4 Schüler in Bagdad erschossen
publiziert: Sonntag, 25. Apr 2004 / 17:24 Uhr

Bagdad - In der irakischen Hauptstadt Bagdad sind laut Augenzeugen vier Schulkinder erschossen worden. Bei dem Bombenanschlag auf ein US-Militärfahrzeug starb auch ein US-Soldat. Drei weitere Soldaten wurden nach US-Angaben verletzt.

Die Kinder wurden von umliegenden Dächern aus beschossen. (Bild: Archiv)
Die Kinder wurden von umliegenden Dächern aus beschossen. (Bild: Archiv)
Am Ort der Explosion seien die Truppen, die das Fahrzeug der Soldaten bergen wollten, von umliegenden Dächern aus beschossen worden. Sie hätten das Feuer erwidert. Augenzeugen zufolge fielen die Gewehr-Schüsse auf die Schulkinder.

Die Kinder, alle im Alter von zwölf Jahren, hätten ihre Schule im Osten Bagdads verlassen, um sich das brennende Auto anzuschauen. Als die Schüler und andere Passanten jubelnd um das Fahrzeug herumgestanden hätten, habe jemand auf sie gefeuert. Mindestens fünf weitere Menschen seien durch Schüsse verletzt worden hiess.
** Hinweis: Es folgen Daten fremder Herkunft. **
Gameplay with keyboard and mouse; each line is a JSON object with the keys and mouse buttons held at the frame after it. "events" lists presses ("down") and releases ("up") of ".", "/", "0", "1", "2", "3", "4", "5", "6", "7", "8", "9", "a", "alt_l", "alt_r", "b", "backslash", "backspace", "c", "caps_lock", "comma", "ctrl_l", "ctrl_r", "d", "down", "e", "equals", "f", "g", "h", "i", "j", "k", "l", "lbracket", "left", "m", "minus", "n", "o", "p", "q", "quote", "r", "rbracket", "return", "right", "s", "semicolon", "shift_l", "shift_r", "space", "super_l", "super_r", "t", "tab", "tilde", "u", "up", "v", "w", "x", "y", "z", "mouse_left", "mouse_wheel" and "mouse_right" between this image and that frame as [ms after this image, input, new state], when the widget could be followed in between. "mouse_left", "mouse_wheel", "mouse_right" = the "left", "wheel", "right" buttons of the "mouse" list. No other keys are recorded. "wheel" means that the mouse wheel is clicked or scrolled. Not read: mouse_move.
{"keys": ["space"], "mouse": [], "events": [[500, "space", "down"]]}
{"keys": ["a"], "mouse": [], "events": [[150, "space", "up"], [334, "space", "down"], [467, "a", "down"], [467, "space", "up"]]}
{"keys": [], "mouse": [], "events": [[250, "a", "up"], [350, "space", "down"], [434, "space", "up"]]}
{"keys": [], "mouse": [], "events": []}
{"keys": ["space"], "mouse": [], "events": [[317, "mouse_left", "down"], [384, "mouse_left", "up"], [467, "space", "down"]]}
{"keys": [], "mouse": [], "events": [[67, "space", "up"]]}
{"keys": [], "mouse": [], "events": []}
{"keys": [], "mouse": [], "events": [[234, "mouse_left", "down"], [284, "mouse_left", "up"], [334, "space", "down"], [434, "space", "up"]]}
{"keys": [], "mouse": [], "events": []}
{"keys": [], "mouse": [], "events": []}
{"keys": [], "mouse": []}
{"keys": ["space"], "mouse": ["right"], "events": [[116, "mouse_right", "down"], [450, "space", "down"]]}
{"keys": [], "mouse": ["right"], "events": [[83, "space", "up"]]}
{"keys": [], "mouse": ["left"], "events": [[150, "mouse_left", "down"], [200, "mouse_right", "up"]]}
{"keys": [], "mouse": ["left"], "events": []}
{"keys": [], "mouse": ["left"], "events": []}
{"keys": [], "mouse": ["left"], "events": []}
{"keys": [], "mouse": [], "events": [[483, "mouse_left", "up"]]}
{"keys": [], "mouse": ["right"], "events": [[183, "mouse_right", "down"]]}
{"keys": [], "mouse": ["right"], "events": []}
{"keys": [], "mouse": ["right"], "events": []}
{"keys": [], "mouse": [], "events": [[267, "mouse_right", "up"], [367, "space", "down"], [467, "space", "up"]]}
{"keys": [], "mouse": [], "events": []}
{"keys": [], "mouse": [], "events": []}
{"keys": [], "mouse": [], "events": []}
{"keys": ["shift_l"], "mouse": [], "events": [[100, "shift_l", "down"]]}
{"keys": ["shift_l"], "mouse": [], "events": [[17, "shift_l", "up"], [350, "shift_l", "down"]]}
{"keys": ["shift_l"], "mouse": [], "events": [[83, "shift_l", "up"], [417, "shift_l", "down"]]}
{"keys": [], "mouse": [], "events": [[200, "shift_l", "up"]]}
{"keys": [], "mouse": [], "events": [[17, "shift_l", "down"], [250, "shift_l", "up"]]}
In Mossul im Norden des Landes trafen Raketen mehrere Gebäude und töteten ebenfalls vier Menschen. Die Raketen schlugen in einem Spital, in einem Hotel und in einem Polizeigebäude ein. Nach Polizeiangaben wurden dabei zwei Spital-Mitarbeiter und zwei Hotelangestellte getötet. 13 Menschen seien verletzt worden.

Zuvor beschlossen die US-geführten Koalitionstruppen und die irakischen Aufständischen in der Widerstandshochburg Falludscha eine Verlängerung der Waffenruhe.

Das Stillhalteabkomme für die Stadt im sunnitischen Dreieck, einem Zentrum des Widerstands in Irak, wurde auf unbegrenzte Zeit verlängert, wie ein Vermittler sagte. Gleichzeitig sei das Tragen von Waffen in der Stadt verboten worden.

Seit dem offiziellen Inkrafttreten des Waffenstillstands am 12. April wurden nach Angaben eines Ambulanzmitarbeiters in der Stadt durch Bombenangriffe oder Heckenschützen jeden Tag etwa ein Dutzend Menschen getötet oder verletzt.